Firstly, based on the two-step DRG method and the CSP method, the detailed n-dodecane mechanism, which consists of 1279 species and 5056 reactions, is reduced to 159 species and 399 reactions. Then, by employing a decoupling methodology, the n-dodecane skeletal mechanism is constructed, which combines the C₂-C₃ sub-mechanism and the detailed H₂/CO/C₁ sub-mechanism. Finally, an iso-octane macromolecular oxidation mechanism is coupled with an n-dodecane skeletal mechanism to form an F–T fuel surrogate model skeletal mechanism. This model consists of 169 species and 406 reactions.

The results show that the macromolecule skeletal mechanism could emulate the ignition delay time, species concentration and laminar flame speed of n-dodecane and iso-octane in the combustion process under a wide range of operating conditions. Finally, the combustion process of F–T fuel is numerically calculated based on the multi-dimensional model of the engine. The calculation results show that the F–T fuel surrogate model skeletal mechanism can predict the working characteristics of F–T fuel in an engine.
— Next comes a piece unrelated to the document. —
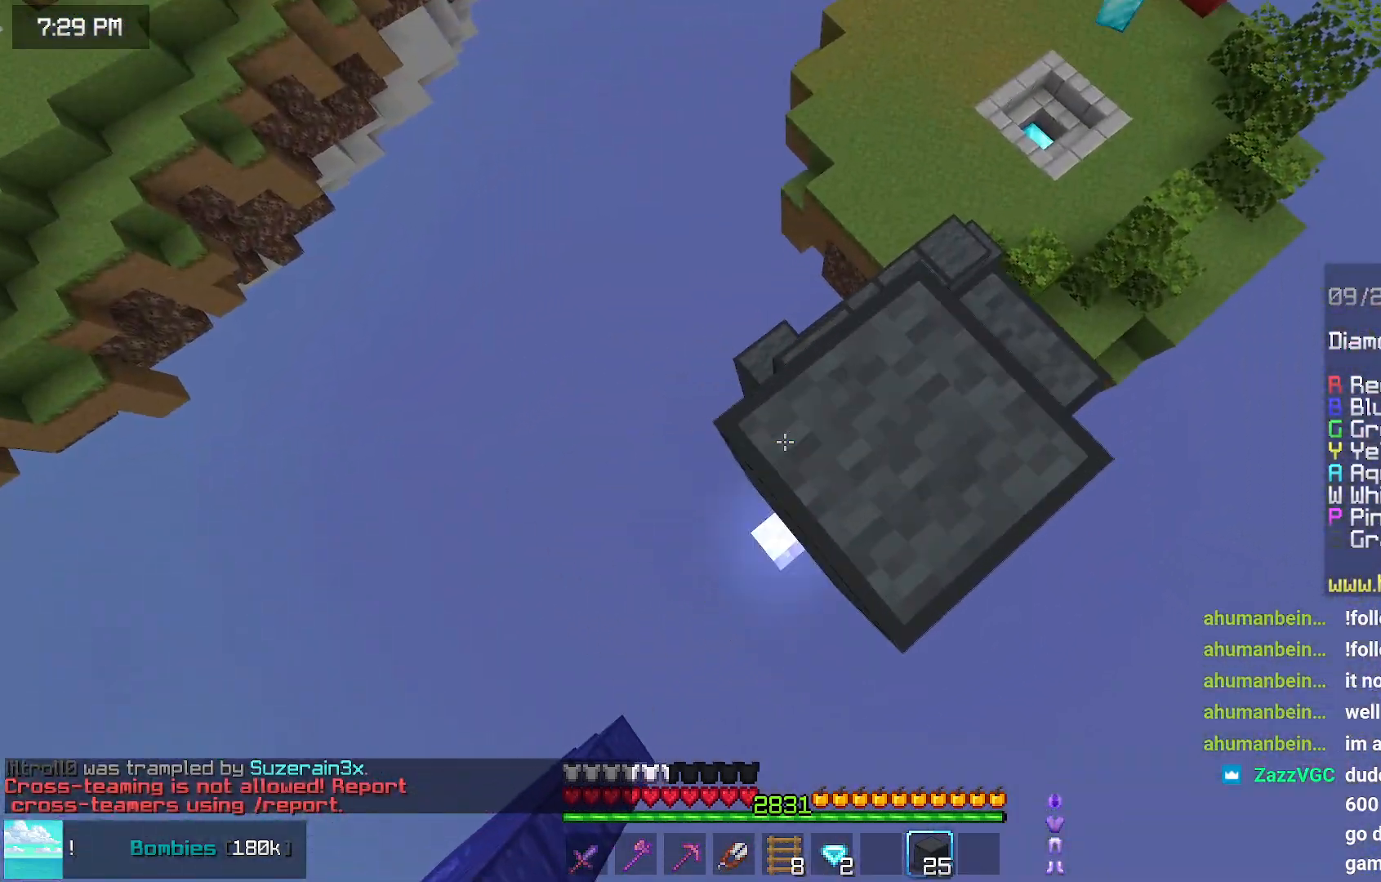
{"keys": ["space", "up"], "mouse": [], "events": [[100, "mouse_right", "down"], [150, "mouse_right", "up"], [200, "down", "up"], [250, "up", "down"], [300, "left", "up"], [467, "space", "down"]]}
In conclusion, the present two-component F–T fuel combustion model gives a reliable performance for combustion predictions, as well as computational efficiency improvements, through the use of a reduced mechanism for multi-dimensional CFD simulations. The results of this research have great significance for deeply exploring the combustion mechanism of F–T diesel in the cylinder and the clean utilization of F–T fuel.